An example of such water recycling is disclosed in U.S. Patent Nos. 5,068,159 and 5,039,579, which teach using a cooler and condenser to separate water from the anode exhaust stream, and thereafter passing the separated water through a boiler and a heater and feeding the water to the inlet of the anode compartment.

Another U. S. Patent No. 7,060,382, assigned to the same assignee hereof, discloses a system in which a water transfer assembly in the form of a partial-pressure swing water transfer wheel is used to separate and transfer water vapor in anode exhaust as water to the fuel feed. This patent also discloses a system in which this transfer is carried out by using heat exchangers where the anode exhaust is cooled by the oxidant supply gas, water recycle vaporization and/or a cooling water or ambient air-cooled heat exchanger (air fan). After being cooled, the stream is fed to a scrubbing and blow-down assembly where the electrolyte contaminated water is removed. The resultant stream is then further cooled in a heat exchanger by an air fan or cooling water and the stream then fed to a condensing unit. At this unit, the water is removed and fed to the fuel feed, while the stream is further fed to a carbon dioxide transfer assembly.

Conventional systems for separating water in the anode exhaust employ complex and costly cooling systems with heat exchangers to achieve sufficient cooling of the hot anode exhaust gas leaving the anode in order to condense a sufficient amount of water from the anode exhaust. This results in significant power consumption, greatly increasing the operating costs of the system. The costs of cooling the anode exhaust gas to separate the water from the other anode exhaust components is particularly significant in warmer and more humid climates, in which anode exhaust must be cooled below ambient temperature in order to obtain sufficient condensation and a sufficient amount of water for use in humidifying the reactant gases.

It is therefore an object of the present invention to provide an improved water recovery assembly capable of separating and transferring water from anode exhaust gas without requiring significant power for operation.

It is another object of the present invention to provide a water recovery assembly which produces water free of electrolyte, thus eliminating the need for a water treating system.

It is a further object of the present invention to provide a water recovery assembly which results in greater manufacturing and operating efficiencies in the fuel cell system.

Summary of the Invention

The above and other objectives are realized in a water recovery assembly for use in a fuel cell system having an anode adapted to receive fuel and to output anode exhaust, and a cathode. The water recovery assembly comprises a first cooling assembly adapted to receive and quench cool the anode exhaust to recover a first

portion of water including electrolyte from the anode exhaust and to output quenched anode exhaust and the first portion of water. The water recovery assembly also includes a second cooling assembly adapted to receive the quenched anode exhaust and to recover a second portion of water from the quenched anode exhaust, the second portion of water being suitable for humidifying the fuel supplied to the anode.

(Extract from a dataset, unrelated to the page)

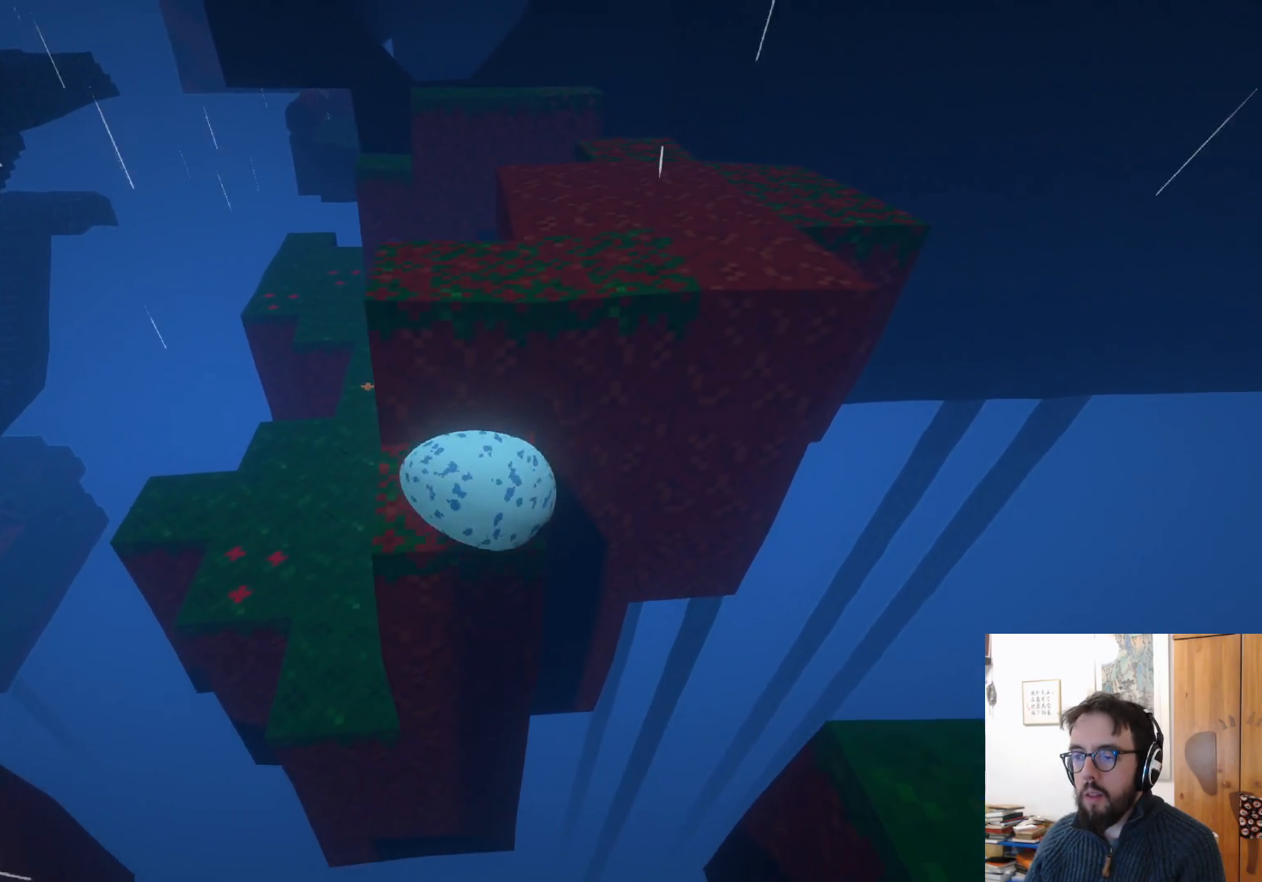
{"buttons": ["A"], "left_stick": "up-right", "right_stick": "center", "events": [[467, "A", "down"], [467, "left_stick", "up-right"]]}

In certain illustrative embodiments, the first cooling assembly comprises a quench assembly for passing the anode exhaust therethrough and which is adapted to receive a predetermined amount of spray water for quench cooling the anode exhaust and condensing the first portion of water from the anode exhaust. The first cooling assembly also includes a recycle path for recycling the first portion of water from the quench assembly and a blowdown assembly for removing the electrolyte from the first portion of water and outputting the resultant water as spray water for use in the quench assembly.

In certain embodiments, the second cooling assembly comprises a packed tower which is adapted to receive the quenched anode exhaust at a first end and to receive recycled water at a second end. The quenched anode exhaust flows from the first end toward the second end, while the recycled water flows from the second end toward the first end. In such embodiments, separated water comprising the second portion of water recovered from the quenched anode exhaust and the recycled water are collected at or close to the first end of the packed tower and outputted from the packed tower. All or a portion of the separated water outputted from the packed tower may be provided to a humidifier assembly of the fuel cell system for humidifying the fuel supplied to the anode.

In certain embodiments, the second cooling assembly also includes a recycle path for passing a predetermined portion of the separated water outputted from the packed tower to the second end of the packed tower for use as the recycled water. In such embodiments, the recycle path includes a heat exchanger for further cooling the predetermined portion of the separated water before passing it to the packed tower.

A water recovery method for use in a fuel cell system and a fuel cell system employing the water recovery assembly are also disclosed.

Brief Description of the Drawings

The above and other features and aspects of the present invention will become more apparent upon reading the following detailed description in conjunction with the accompanying drawings, in which:

FIG. 1 shows a block diagram of a fuel cell system using a water recovery assembly for recovering water from anode exhaust; and

FIG. 2 shows a detailed view of the water recovery assembly of FIG. 1.

Detailed Description

FIG. 1 shows a fuel cell system 100 comprising a fuel cell stack 102 including an anode side 104, adapted to receive fuel from a fuel supply path 103 and to output anode exhaust, and a cathode side 106 adapted to receive oxidant gas and to output cathode exhaust, and a water recovery assembly 109 for recovering water in the anode exhaust to humidify the fuel in the fuel supply path 103 and for outputting water- separated anode exhaust. More particularly, the fuel cell stack 102 of the system 100 comprises at least one fuel cell having the anode side or compartment 104 and the

cathode side or compartment 106, separated by an electrolyte matrix 105. A hydrocarbon containing fuel is supplied from a fuel supply 110 to a fuel supply path 103 which carries the fuel through a desulfurizer 112, which removes sulfur- containing compounds present in the fuel.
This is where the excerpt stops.